Monday, September 9, 2013

Effects Of The Media: Studies & Findings

 
   According to Campbell, media effects research is the method by which researchers understand, explain and predict the effects of mass media on individuals and society. The main objective of such research is to uncover whether there is a relationship between aggressive behavior and violence in the media. Meanwhile, cultural studies focus on how people make meaning, understand reality, and form values through their use of cultural symbols.



    These studies result in several different conclusions on how people come to adopt certain behavioral patterns based on what they see in the media. The two that stood out the most to me are: the cultivation effect and the social learning theory. The former is the belief that people who watch a lot of TV (hereby decreasing their interactions with the outside world) come to interpret the world around them through the rules that they find in the television medium; these people often feel detached and become out of touch with reality. The latter theory believes that children pick up aggressive behavior from violent programs. Hence, a child who is exposed to a lot of violent scenes will soon grow to match those behaviors to his own. It is a learned behavior.

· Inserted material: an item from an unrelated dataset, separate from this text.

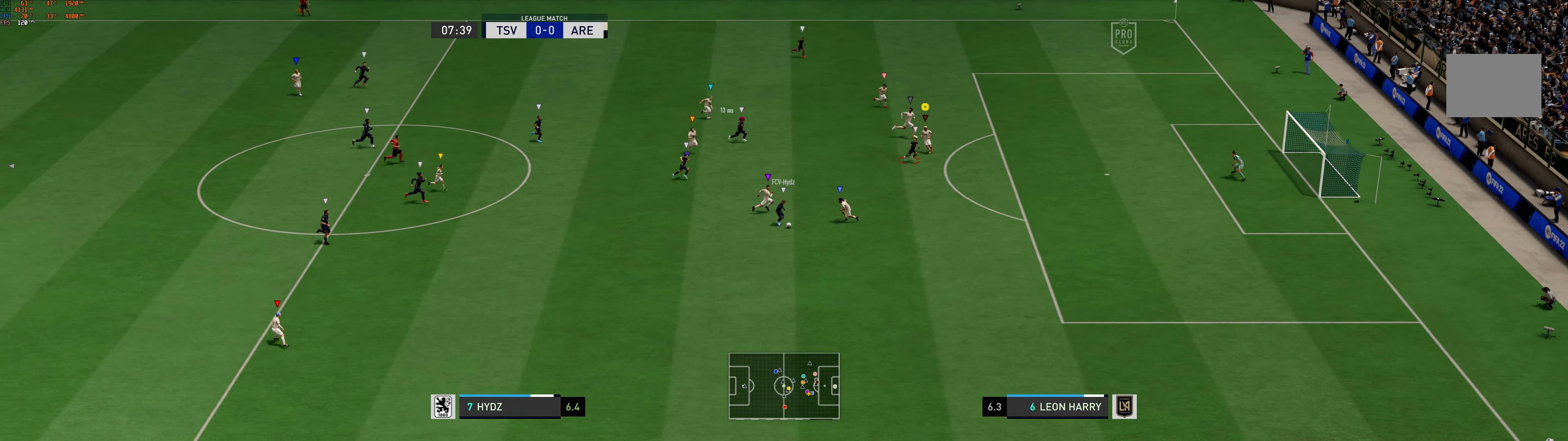
{"dt_ms": 500, "buttons": ["R1"], "left_stick": "down-right", "events": [[34, "R1", "down"], [184, "R1", "up"], [267, "R1", "down"], [334, "R1", "up"], [434, "R1", "down"]]}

   Another way by which the masses could be controlled was through propaganda, especially during war times. One notable example is German director Leni Riefenstahl who during WWII directed several movies (most famous, or rather infamous, of which is Triumph Of The Will) for Adolf Hitler. Those movies hailed the Nazi party and rallied more people to Hitler's cause. Riefenstahl was arrested after the war, but released without charges. Though her film career was effectively over as a result of her association with Nazi Germany, the damage done by her films was already complete.

   From 1929 to 1932, the Payne Fund Studies were conducted on children and teenagers to deduce how the new world of cinema would be able to lend them into juvenile delinquency, promiscuity, and other antisocial behavior. The test subjects' skins were wired with electrodes that monitored any heightened responses in accordance to what the subjects were watching. The kids responded more to violent and tragic scenes, while teenagers responded more to romantic or sexual scenes. The results of these studies brought about the Hays Code, which from the early 1930s to the early 60s dictated what could and could not be shown onscreen. A few of the things that the Hays Code disallowed onscreen were: toilets flushing; a man and a woman sharing the same bed; a bad guy getting away with the crime; women could not show their navels onscreen.
Say No To Navel


Janet Leigh that hussy
    By the end of the 50s, the Hays code began to lose its power due to film pioneers such as Billy Wilder and Alfred Hitchcock. Hitchcock broke several Hollywoodian tropes in his film Psycho such as showing a woman undressing, and a scene where the toilet is flushed.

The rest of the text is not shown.